_THE TASK:_ For this exercise, reproduce each entry below exactly, excluding pictures.

_PROVIDED RECORDS:_
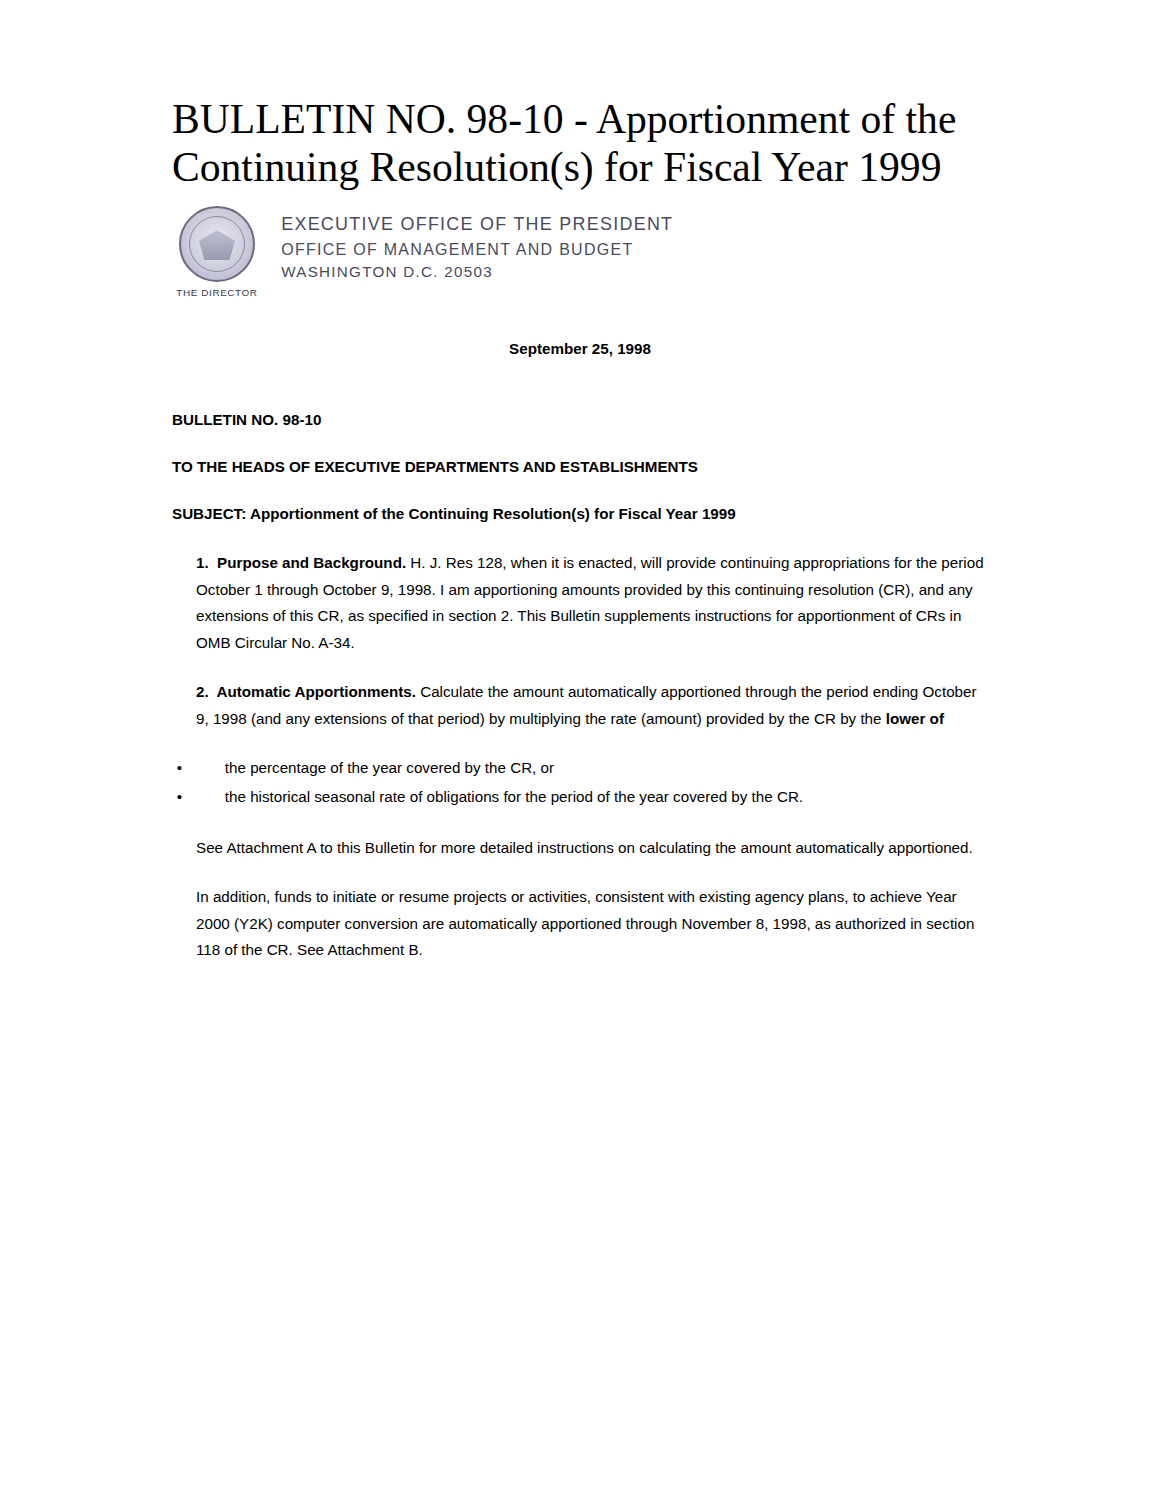BULLETIN NO. 98-10 - Apportionment of the Continuing Resolution(s) for Fiscal Year 1999
THE DIRECTOR
EXECUTIVE OFFICE OF THE PRESIDENT
OFFICE OF MANAGEMENT AND BUDGET
WASHINGTON D.C. 20503
September 25, 1998
BULLETIN NO. 98-10
TO THE HEADS OF EXECUTIVE DEPARTMENTS AND ESTABLISHMENTS
SUBJECT: Apportionment of the Continuing Resolution(s) for Fiscal Year 1999
1. Purpose and Background. H. J. Res 128, when it is enacted, will provide continuing appropriations for the period October 1 through October 9, 1998. I am apportioning amounts provided by this continuing resolution (CR), and any extensions of this CR, as specified in section 2. This Bulletin supplements instructions for apportionment of CRs in OMB Circular No. A-34.
2. Automatic Apportionments. Calculate the amount automatically apportioned through the period ending October 9, 1998 (and any extensions of that period) by multiplying the rate (amount) provided by the CR by the lower of
the percentage of the year covered by the CR, or
the historical seasonal rate of obligations for the period of the year covered by the CR.
See Attachment A to this Bulletin for more detailed instructions on calculating the amount automatically apportioned.
In addition, funds to initiate or resume projects or activities, consistent with existing agency plans, to achieve Year 2000 (Y2K) computer conversion are automatically apportioned through November 8, 1998, as authorized in section 118 of the CR. See Attachment B.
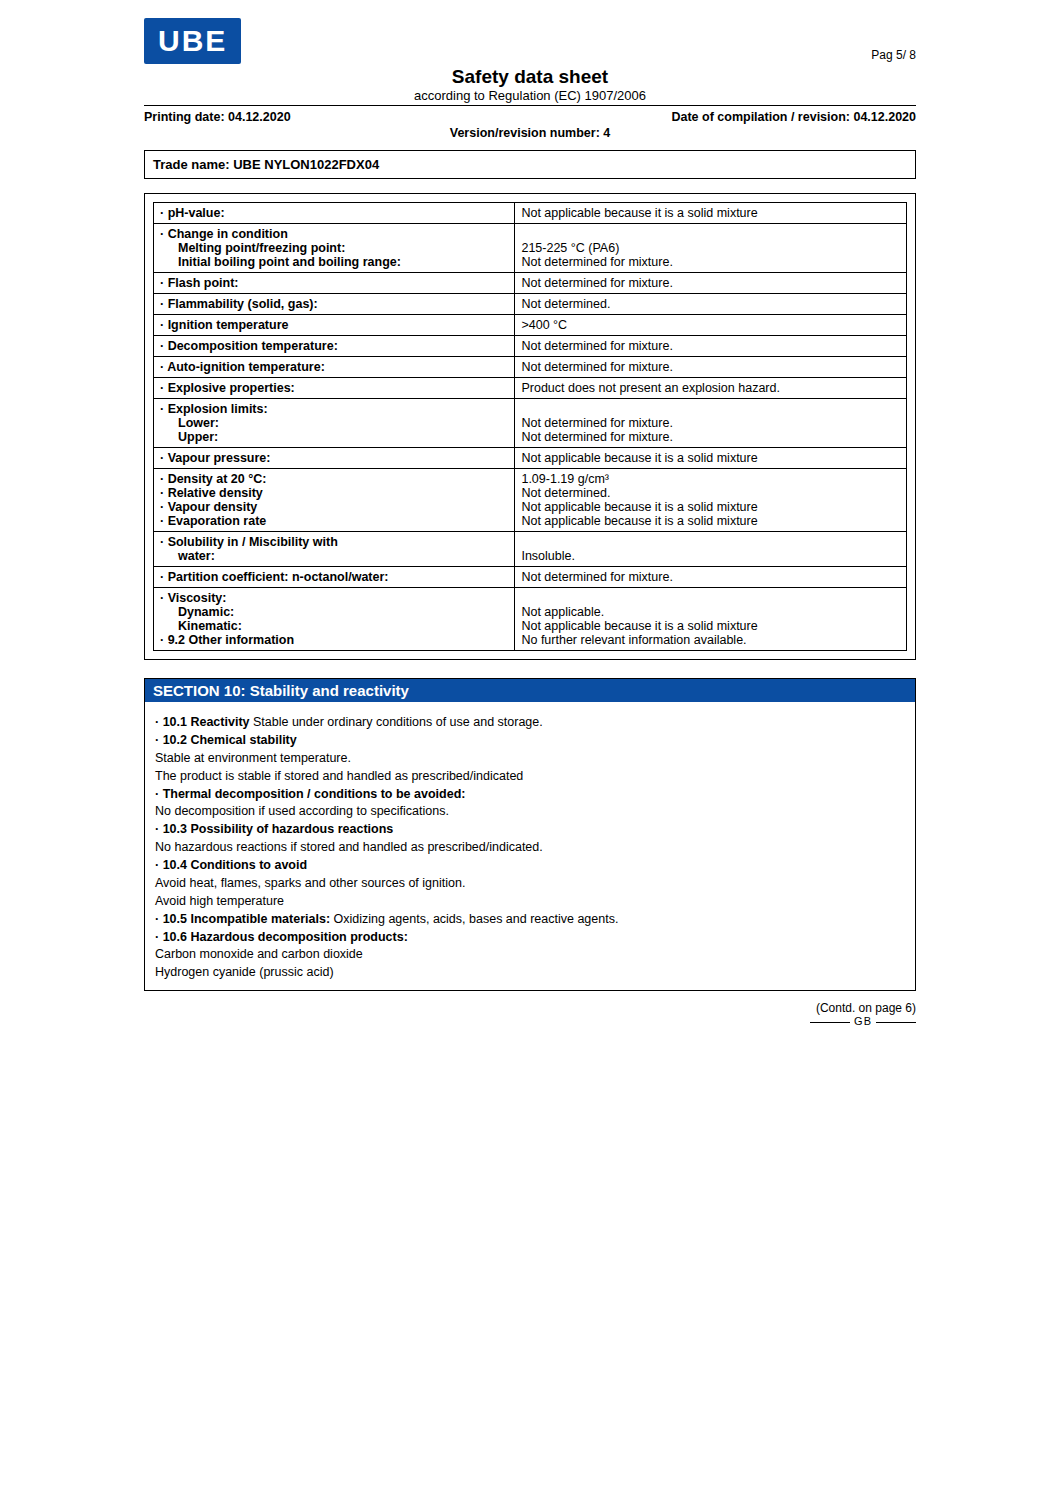UBE
Pag 5/ 8
Safety data sheet
according to Regulation (EC) 1907/2006
Printing date: 04.12.2020 Date of compilation / revision: 04.12.2020
Version/revision number: 4
Trade name: UBE NYLON1022FDX04
| · pH-value: | Not applicable because it is a solid mixture |
| · Change in condition Melting point/freezing point: Initial boiling point and boiling range: | 215-225 °C (PA6) Not determined for mixture. |
| · Flash point: | Not determined for mixture. |
| · Flammability (solid, gas): | Not determined. |
| · Ignition temperature | >400 °C |
| · Decomposition temperature: | Not determined for mixture. |
| · Auto-ignition temperature: | Not determined for mixture. |
| · Explosive properties: | Product does not present an explosion hazard. |
| · Explosion limits: Lower: Upper: | Not determined for mixture. Not determined for mixture. |
| · Vapour pressure: | Not applicable because it is a solid mixture |
| · Density at 20 °C: · Relative density · Vapour density · Evaporation rate | 1.09-1.19 g/cm³ Not determined. Not applicable because it is a solid mixture Not applicable because it is a solid mixture |
| · Solubility in / Miscibility with water: | Insoluble. |
| · Partition coefficient: n-octanol/water: | Not determined for mixture. |
| · Viscosity: Dynamic: Kinematic: · 9.2 Other information | Not applicable. Not applicable because it is a solid mixture No further relevant information available. |
SECTION 10: Stability and reactivity
· 10.1 Reactivity Stable under ordinary conditions of use and storage.
· 10.2 Chemical stability
Stable at environment temperature.
The product is stable if stored and handled as prescribed/indicated
· Thermal decomposition / conditions to be avoided:
No decomposition if used according to specifications.
· 10.3 Possibility of hazardous reactions
No hazardous reactions if stored and handled as prescribed/indicated.
· 10.4 Conditions to avoid
Avoid heat, flames, sparks and other sources of ignition.
Avoid high temperature
· 10.5 Incompatible materials: Oxidizing agents, acids, bases and reactive agents.
· 10.6 Hazardous decomposition products:
Carbon monoxide and carbon dioxide
Hydrogen cyanide (prussic acid)
(Contd. on page 6)
GB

_RESULT OF THE EXERCISE:_
BULLETIN NO. 98-10 - Apportionment of the Continuing Resolution(s) for Fiscal Year 1999
THE DIRECTOR
EXECUTIVE OFFICE OF THE PRESIDENT
OFFICE OF MANAGEMENT AND BUDGET
WASHINGTON D.C. 20503
September 25, 1998
BULLETIN NO. 98-10
TO THE HEADS OF EXECUTIVE DEPARTMENTS AND ESTABLISHMENTS
SUBJECT: Apportionment of the Continuing Resolution(s) for Fiscal Year 1999
1. Purpose and Background. H. J. Res 128, when it is enacted, will provide continuing appropriations for the period October 1 through October 9, 1998. I am apportioning amounts provided by this continuing resolution (CR), and any extensions of this CR, as specified in section 2. This Bulletin supplements instructions for apportionment of CRs in OMB Circular No. A-34.
2. Automatic Apportionments. Calculate the amount automatically apportioned through the period ending October 9, 1998 (and any extensions of that period) by multiplying the rate (amount) provided by the CR by the lower of
the percentage of the year covered by the CR, or
the historical seasonal rate of obligations for the period of the year covered by the CR.
See Attachment A to this Bulletin for more detailed instructions on calculating the amount automatically apportioned.
In addition, funds to initiate or resume projects or activities, consistent with existing agency plans, to achieve Year 2000 (Y2K) computer conversion are automatically apportioned through November 8, 1998, as authorized in section 118 of the CR. See Attachment B.
UBE
Pag 5/ 8
Safety data sheet
according to Regulation (EC) 1907/2006
Printing date: 04.12.2020 Date of compilation / revision: 04.12.2020
Version/revision number: 4
Trade name: UBE NYLON1022FDX04
| · pH-value: | Not applicable because it is a solid mixture |
| · Change in condition Melting point/freezing point: Initial boiling point and boiling range: | 215-225 °C (PA6) Not determined for mixture. |
| · Flash point: | Not determined for mixture. |
| · Flammability (solid, gas): | Not determined. |
| · Ignition temperature | >400 °C |
| · Decomposition temperature: | Not determined for mixture. |
| · Auto-ignition temperature: | Not determined for mixture. |
| · Explosive properties: | Product does not present an explosion hazard. |
| · Explosion limits: Lower: Upper: | Not determined for mixture. Not determined for mixture. |
| · Vapour pressure: | Not applicable because it is a solid mixture |
| · Density at 20 °C: · Relative density · Vapour density · Evaporation rate | 1.09-1.19 g/cm³ Not determined. Not applicable because it is a solid mixture Not applicable because it is a solid mixture |
| · Solubility in / Miscibility with water: | Insoluble. |
| · Partition coefficient: n-octanol/water: | Not determined for mixture. |
| · Viscosity: Dynamic: Kinematic: · 9.2 Other information | Not applicable. Not applicable because it is a solid mixture No further relevant information available. |
SECTION 10: Stability and reactivity
· 10.1 Reactivity Stable under ordinary conditions of use and storage.
· 10.2 Chemical stability
Stable at environment temperature.
The product is stable if stored and handled as prescribed/indicated
· Thermal decomposition / conditions to be avoided:
No decomposition if used according to specifications.
· 10.3 Possibility of hazardous reactions
No hazardous reactions if stored and handled as prescribed/indicated.
· 10.4 Conditions to avoid
Avoid heat, flames, sparks and other sources of ignition.
Avoid high temperature
· 10.5 Incompatible materials: Oxidizing agents, acids, bases and reactive agents.
· 10.6 Hazardous decomposition products:
Carbon monoxide and carbon dioxide
Hydrogen cyanide (prussic acid)
(Contd. on page 6)
GB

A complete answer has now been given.